Facing no less than 15 years, and the very real possibility of a life sentence, 56-year-old John Melvin Walker was sentenced yesterday to 22 years in federal prison stemming from a guilty verdict on charges of tax evasion and drug trafficking.
On April 1st of this year, Walker plead guilty to one count of conspiring to distribute marijuana and maintain a “drug-involved premises”, along with a 2nd count of tax evasion. Walker, who had two prior felony drug-related convictions in the State courts, was the owner of nine lucrative medical marijuana dispensaries strewn across Los Angeles and Orange Counties – a largely cash-and-carry business network that Walker admits bagged him over $25 million in his six years in operation.
In 2009 alone, Walker says that he earned a cool $11.4 million, but only reported an annual income of just over $200,000 to the IRS. He paid about $2600 in income taxes that year when he should have been on the hook for over $944,000.

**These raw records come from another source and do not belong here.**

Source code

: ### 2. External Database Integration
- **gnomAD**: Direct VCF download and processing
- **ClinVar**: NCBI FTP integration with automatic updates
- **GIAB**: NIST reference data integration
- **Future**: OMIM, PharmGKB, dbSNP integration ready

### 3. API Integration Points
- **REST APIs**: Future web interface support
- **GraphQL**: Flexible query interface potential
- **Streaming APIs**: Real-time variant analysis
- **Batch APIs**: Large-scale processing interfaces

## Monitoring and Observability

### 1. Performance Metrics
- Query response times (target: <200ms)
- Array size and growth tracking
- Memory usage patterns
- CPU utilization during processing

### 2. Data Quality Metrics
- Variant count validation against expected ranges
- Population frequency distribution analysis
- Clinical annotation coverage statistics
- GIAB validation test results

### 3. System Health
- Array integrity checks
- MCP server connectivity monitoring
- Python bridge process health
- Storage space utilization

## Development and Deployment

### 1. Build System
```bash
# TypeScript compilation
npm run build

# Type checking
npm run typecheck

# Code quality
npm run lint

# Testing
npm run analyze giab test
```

Those nine shops, and their bookkeeping, were the target for a joint task force comprised of the DEA, the ATF, the IRS, the California Board of Equalization, the Orange County District Attorney’s Office, and the Orange County Sheriff’s Office, who rounded up and arrested Walker and 13 of his alleged associates.
Prior to his sentencing, Walker had agreed to give the IRS $2.4 million to cover his back-taxes from 2006-2011, as well as agreeing to pay out another $1.8 million to the California Board of Equalization. If a $4.20 million slap on the wrist seems too ironic to be true, the Federal Government stepped up next and swiped $25 million of “illegally obtained income”. That cache of wealth included homes in San Clemente, Mammoth Lakes, Long Beach, a lump sum of cash, and Walker’s interest in two SoCal strip clubs – classy.
When investigators turned over Walker’s personal residence in San Clemente, CA, they discovered over a half a million dollars in cash. At another home owned by Walker, authorities found an AK-47 assault rifle, a 12-guage shotgun, and two other firearms. Federal prosecutors referred to Walker’s business as a “criminal enterprise awash in narcotics, firearms, and most of all, money.”
Whether or not four guns constitute being “awash in firearms” may be debatable, but it was enough to beef up Walker’s charges, as a previously convicted felon.
Weed, guns, strip clubs – the media couldn’t resist.
For months local newspapers and blogs launched an effort to dig up dirt on not only Walker, but the other people named in the indictment. While most of them were nothing more than hourly employees working at what they thought was a legal medical marijuana dispensary, suddenly they were painted as being a part of some type of “gang”, of which Walker was the “ringleader”. Firebrand reporters, and even the United States Department of Justice, printed the full names of managers, security guards, and growers, often alongside out-of-context online screen-names, added solely for effect.
Walker admits that he ordered employees at the nine known dispensaries to shred documents when he felt the heat closing in. For actions such as those, 13 people were dragged out of their homes at gunpoint, in front of their families and neighbors – each of them suddenly facing the possibility of 10 years to life in prison. Positive vibes go out to them all.
In a memo filed by the prosecution at Walker’s sentencing, they state that Walker’s “conduct was not the result of some misplaced idealism or altruistic instinct, but was rather driven by his insatiable quest for the massive illicit profits generated by his crimes, and the luxurious lifestyle those profits brought.”
Whether you refer to him as “the ringleader”, “Pops”, or by his full name, the next 262 months of John Melvin Walker’s life are sure to be a stark contrast to the opulent position of command and control that he had grown accustomed to.